David Boykett

Personal information
- Born: 19 August 1934
- Died: 10 February 2016 (aged 81)
- Education: Scotch College, Melbourne

Sport
- Club: Mercantile Rowing Club

Achievements and titles
- Olympic finals: Men's eight Melbourne 1956
- National finals: King's Cup 1956-59,61,64,66.

Medal record
Men's rowing
| Bronze medal – third place | 1956 Melbourne | Eight |

= David Boykett =

Australian rower (1934–2016)

David Hebbert Boykett OAM (19 August 1934 – 10 February 2016) was an Australian representative rower and rowing coach. He was a six-time national champion, won a bronze medal at the 1956 Summer Olympics and competed at the 1964 Summer Olympics and at the 1962 and 1966 World Rowing Championships.

==Club and state rowing==
Boykett was educated at Scotch College, Melbourne where he took up rowing. He rowed in that school's 1st VIII in both of his senior years 1951 and 1952, both to victory in the Head of the River (Victoria). His senior rowing was with the Mercantile Rowing Club in Melbourne where later he was Club President from 1993 to 1997.

Boykett was selected in Victorian state representative men's senior eights contesting the King's Cup at the Interstate Regatta within the Australian Rowing Championships on four consecutive occasions from 1956 to 1959 and then further in 1961, 1964 and 1966. Six of those crews won the King's Cup, with Boykett at stroke in 1961 and 1966.

==International representative rowing==
In 1956 for the Melbourne Olympics the winning Kings Cup Victorian eight was selected as the Australian men's eight excepting for the 3 seat – Benfield from New South Wales. Boykett rowed in the two seat with the Australian eight in their Olympic campaign to a thrilling final where the Australian eight took it to the US and Canadian crews and earned a bronze medal.

For the 1962 Commonwealth Games in Perth, Boykett was initially selected as an emergency for the all Victorian men's eight. Last-minute changes saw him picked to stroke the men's coxless four who were eliminated in the repechage and missed the final. For the inaugural 1962 World Rowing Championships in Lucerne, some minor changes were made in the men's eight, but it remained an all Victorian crew built around that years's King's Cup victors. In Lucerne, Boykett rowed in the three seat of the men's eight to a fifth placing.

For the 1964 Tokyo Olympics the winning Victorian King's Cup eight was again selected in toto. They took a new Sargent & Burton eight to the Olympics but quickly saw that its design and technology were way behind the European-built Donoratico and Stampfli shells being used by the other nations. With Boykett in the two seat, they raced in a borrowed Donoratico eight for the B final and rowed to an overall eighth place in the Olympic regatta.

Continuing the practice of the time, for the 1966 World Rowing Championships the winning Victorian 1966 King's Cup crew were selected in toto as the Australian eight.
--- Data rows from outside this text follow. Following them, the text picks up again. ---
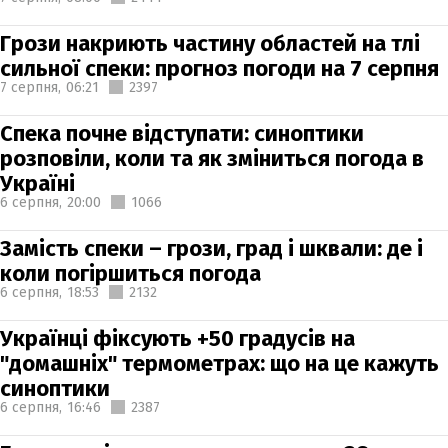
Грози накриють частину областей на тлі
сильної спеки: прогноз погоди на 7 серпня
7 серпня,
06:21
2397
Спека почне відступати: синоптики
розповіли, коли та як зміниться погода в
Україні
6 серпня,
20:00
1066
Замість спеки – грози, град і шквали: де і
коли погіршиться погода
6 серпня,
18:53
2132
Українці фіксують +50 градусів на
"домашніх" термометрах: що на це кажуть
синоптики
6 серпня,
16:46
2387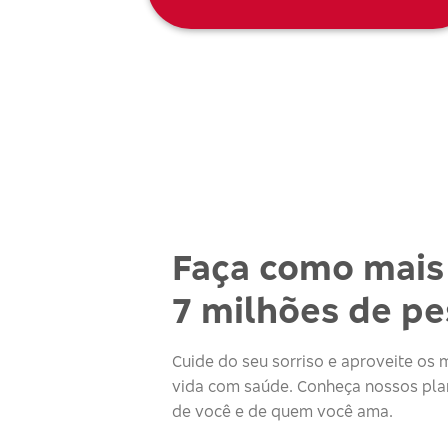
Faça como mais
7 milhões de p
Cuide do seu sorriso e aproveite o
vida com saúde. Conheça nossos plan
de você e de quem você ama.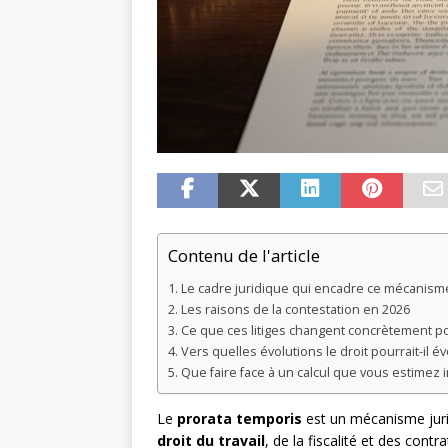
Contenu de l'article
Le cadre juridique qui encadre ce mécanisme
Les raisons de la contestation en 2026
Ce que ces litiges changent concrètement pou
Vers quelles évolutions le droit pourrait-il év
Que faire face à un calcul que vous estimez i
Le
prorata temporis
est un mécanisme jur
droit du travail
, de la fiscalité et des cont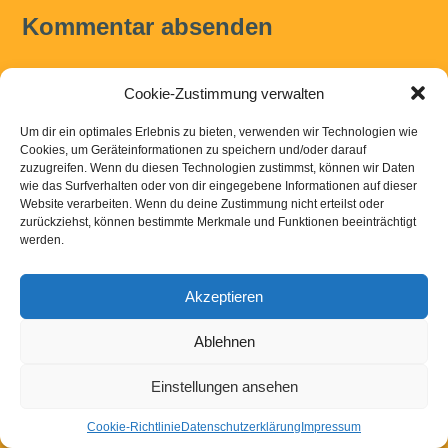
Kommentar absenden
Du musst
angemeldet
sein, um einen Kommentar abzugeben.
Cookie-Zustimmung verwalten
Kontakt
|
Links
|
Downloads
|
Impressum
Datenschutzerklaerung
Um dir ein optimales Erlebnis zu bieten, verwenden wir Technologien wie
Cookies, um Geräteinformationen zu speichern und/oder darauf
zuzugreifen. Wenn du diesen Technologien zustimmst, können wir Daten
wie das Surfverhalten oder von dir eingegebene Informationen auf dieser
Powered by
WordPress
Website verarbeiten. Wenn du deine Zustimmung nicht erteilst oder
zurückziehst, können bestimmte Merkmale und Funktionen beeinträchtigt
werden.
Akzeptieren
Ablehnen
Einstellungen ansehen
Cookie-Richtlinie
Datenschutzerklärung
Impressum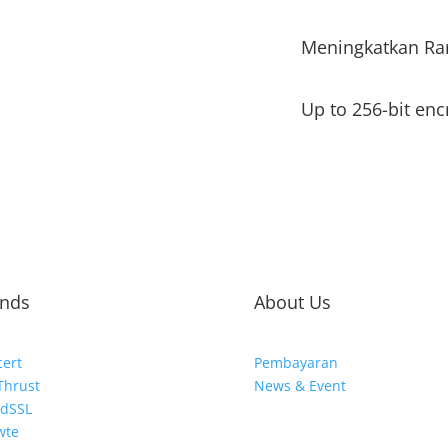
Meningkatkan Ra
Up to 256-bit enc
nds
About Us
cert
Pembayaran
Thrust
News & Event
idSSL
wte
Boykett had stroked that crew to a surprise victory over fancied NSW rivals and a well credentialled South Australian eight. At the World Championships in Bled the all-Victorian eight placed 2nd in the heat and repechage but missed the A final with their 5th placing in the semifinal. They finished in 10th place overall.

==Teaching, coaching and accolades==
Boykett was a PE teacher and was on staff at his alma mater Scotch College, Melbourne for 34 years from 1963.
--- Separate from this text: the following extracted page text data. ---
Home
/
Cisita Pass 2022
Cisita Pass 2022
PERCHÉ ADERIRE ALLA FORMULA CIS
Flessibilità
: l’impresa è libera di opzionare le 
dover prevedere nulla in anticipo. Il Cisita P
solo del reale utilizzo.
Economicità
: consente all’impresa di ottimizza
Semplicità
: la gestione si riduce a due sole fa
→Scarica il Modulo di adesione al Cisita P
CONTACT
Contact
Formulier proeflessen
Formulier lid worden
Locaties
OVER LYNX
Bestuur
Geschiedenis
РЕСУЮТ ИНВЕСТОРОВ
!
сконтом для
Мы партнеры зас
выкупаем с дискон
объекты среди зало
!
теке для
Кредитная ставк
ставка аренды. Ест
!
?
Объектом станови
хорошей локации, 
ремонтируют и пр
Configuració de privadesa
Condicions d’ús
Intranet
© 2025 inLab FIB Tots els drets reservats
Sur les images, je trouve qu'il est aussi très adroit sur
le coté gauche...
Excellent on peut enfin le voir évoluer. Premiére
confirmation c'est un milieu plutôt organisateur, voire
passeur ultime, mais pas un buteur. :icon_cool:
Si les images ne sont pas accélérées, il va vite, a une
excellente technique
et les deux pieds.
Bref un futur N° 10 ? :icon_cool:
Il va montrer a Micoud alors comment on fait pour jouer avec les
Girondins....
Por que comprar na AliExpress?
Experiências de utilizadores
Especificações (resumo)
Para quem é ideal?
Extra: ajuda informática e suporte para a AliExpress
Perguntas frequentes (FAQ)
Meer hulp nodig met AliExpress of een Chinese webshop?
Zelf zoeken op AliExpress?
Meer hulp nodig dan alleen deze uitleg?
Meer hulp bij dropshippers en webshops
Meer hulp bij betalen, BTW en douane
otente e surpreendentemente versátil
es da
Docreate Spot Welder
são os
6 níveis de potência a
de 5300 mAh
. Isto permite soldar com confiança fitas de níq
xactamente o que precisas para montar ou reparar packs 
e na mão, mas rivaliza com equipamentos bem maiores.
Boykett's first coaching roles were with Victorian men's eights contesting the King's Cup. He coached the 1969 and 1970 crews to victory. In 1970 he took the Australian men's eight to the World Championships where they finished fifth. He coached Scotch College first VIIIs from 1979 to 1982.

He was FISA qualified umpire from 1960 to 1978 and officiated as an Australian and Victorian umpire for over 40 years up till 2002. He was a life member of Mercantile Rowing Club and of Rowing Victoria.

In 2010 he was inducted as a member of the Rowing Victoria Hall of Fame. In 2014 he was awarded a Medal of the Order of Australia for his service to the sport of rowing, including coaching, administration and fundraising.